La mesure en temps réel, cependant, nous indiquent que les chiffres de mars seront probablement un peu difficiles aussi. Cela renforce donc l'idée qu'il faudra un certain temps avant que l'inflation ne se stabilise complètement si nous n'avons pas de récession. Les récessions ne sont jamais géniales en soi, mais elles permettent de rétablir le pouvoir de fixation des prix des entreprises.

Elles peuvent tirer les salaires vers le bas et agir de manière à maîtriser l'inflation. Sans une récession, le chemin sera plus difficile pour maîtriser l'inflation.

L'inflation se trouve toujours dans une situation délicate. En suivant ce que disent le marché et d'autres indicateurs, le pouvoir de fixation des prix des entreprises…

Il semble que les entreprises aient abusé de ce pouvoir, ce qui explique pourquoi l'inflation était si élevée.
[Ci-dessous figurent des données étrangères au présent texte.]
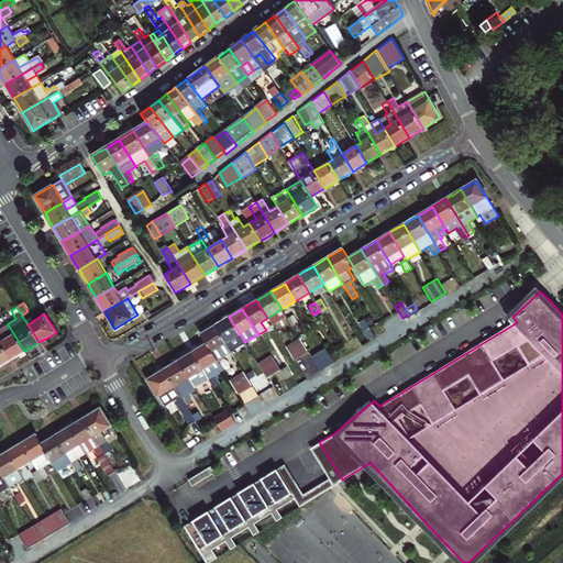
[(294,316),(287,319),(293,328),(299,324),(294,316)]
Les tendances à l'augmentation des prix ont été nombreuses en 2021 et 2022. Comme vous pouvez le constater, nous avons connu un recul impressionnant. On peut y voir une certaine hausse, puis un certain recul.

Cela dépend donc de la fréquence à laquelle on regarde

Pour moi, la tendance est la suivante : les entreprises prévoyaient d'augmenter fortement leurs prix, et elles l'ont fait. Elles l'ont fait puis les ont réduits de manière significative. Et maintenant, nous avons constaté une légère dérive à la hausse qui suggère, encore une fois, qu'il est plus difficile de maîtriser cette inflation.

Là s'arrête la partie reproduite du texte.